How Can I Protect My Dog From Heartworms?

The most important thing is to keep up with Fido’s preventive care. Aside from that, you can simply take basic precautions to keep mosquitoes away. You could employ sonic repellers, for example. Making your property suitable for pollinators and bats may be helpful as well. A single bat can consume 600 mosquitos in one night! Standing water tends to generate mosquito nurseries, so empty buckets and plant pots after a shower.

What Happens if I Forget To Give Fido His Preventative Care?

You’ll need to have your canine companion tested again before restarting. This is because the products that keep Fido safe from infestations won’t kill live worms. If your furry bestie is already infested, preventative care will not keep the worms from growing and multiplying. Contact your Bowmanville, ON veterinarian for further information.

How Frequently Should My Dog Be Tested for Heartworm?

Most of our canine companions are fine with annual tests. However, some dogs may require more frequent testing. Keep in mind that some canines will be at greater risk than others. Spending time with other dogs would obviously increase Fido’s risk. However, your pooch doesn’t even need to make physical contact: a neighbor’s dog three homes down could spread the worms to him via mosquito.

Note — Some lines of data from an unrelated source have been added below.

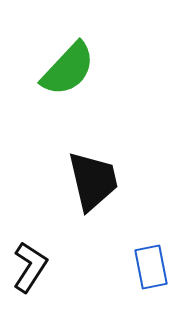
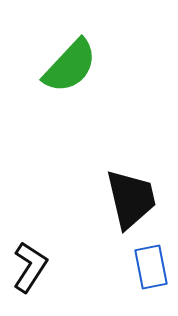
green semicircle: moved 2 px right, 3 px up
black trapezoid: moved 38 px right, 18 px down
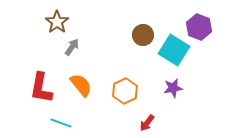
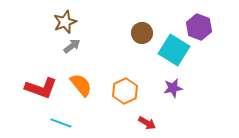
brown star: moved 8 px right; rotated 15 degrees clockwise
brown circle: moved 1 px left, 2 px up
gray arrow: moved 1 px up; rotated 18 degrees clockwise
red L-shape: rotated 80 degrees counterclockwise
red arrow: rotated 96 degrees counterclockwise
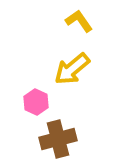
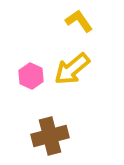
pink hexagon: moved 5 px left, 26 px up
brown cross: moved 8 px left, 3 px up
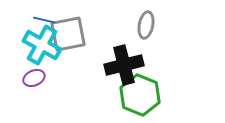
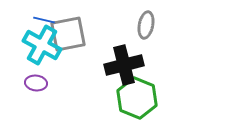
purple ellipse: moved 2 px right, 5 px down; rotated 30 degrees clockwise
green hexagon: moved 3 px left, 3 px down
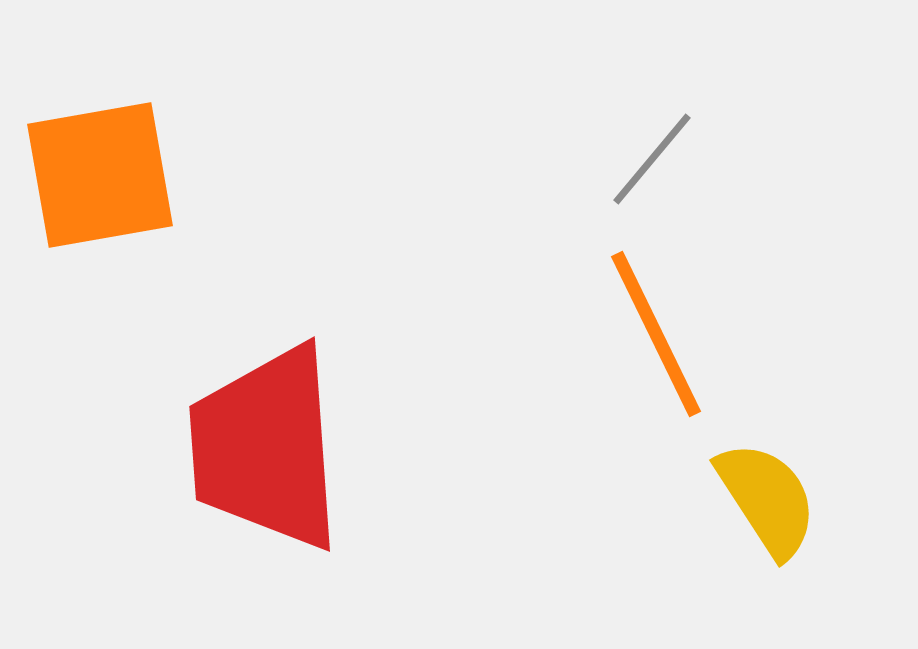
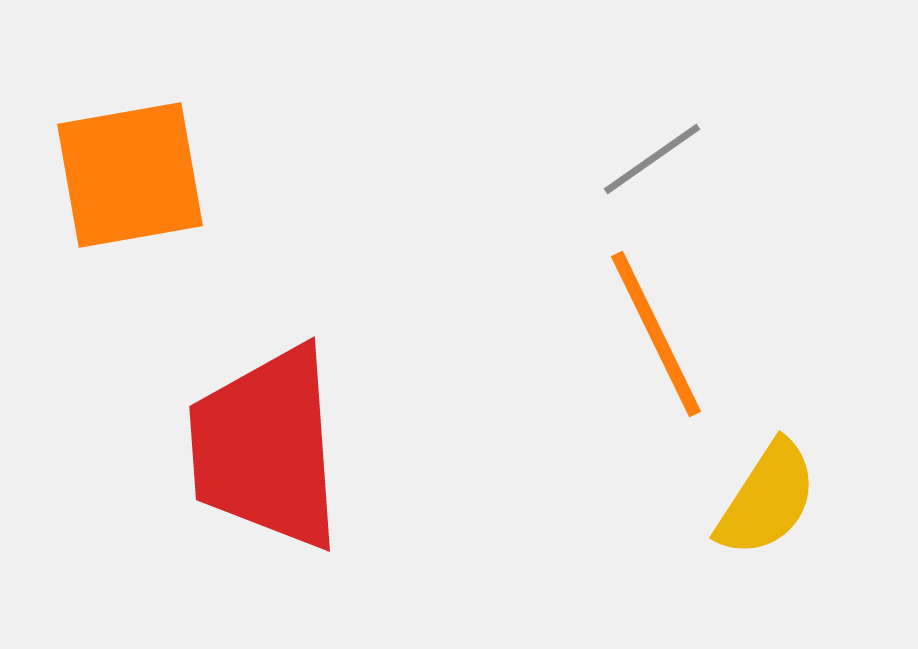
gray line: rotated 15 degrees clockwise
orange square: moved 30 px right
yellow semicircle: rotated 66 degrees clockwise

Are Heartworms Are Becoming More Common?

Unfortunately, the answer seems to be yes. As is common with any form of treatment or parasitic prevention, some worms appear to be developing resistance. In addition, it is becoming more popular for dogs to be adopted and transported from the southern states to the north. This has also contributed to the increase in numbers. 

However, there is no reason to panic. Just make sure to stay up with your dog’s preventative care and keep an eye out for symptoms. If you observe anything out of the ordinary, contact your Bowmanville, ON veterinarian.

Schedule An Appointment With Your Bowmanville, ON Animal Hospital

Conclusion: Heartworms are very dangerous worms that take up residence in dogs’ hearts, lungs, and vital organs. Left untreated, infestations are often fatal. Keep your canine buddy safe by staying current on his preventative care and visiting your vet regularly.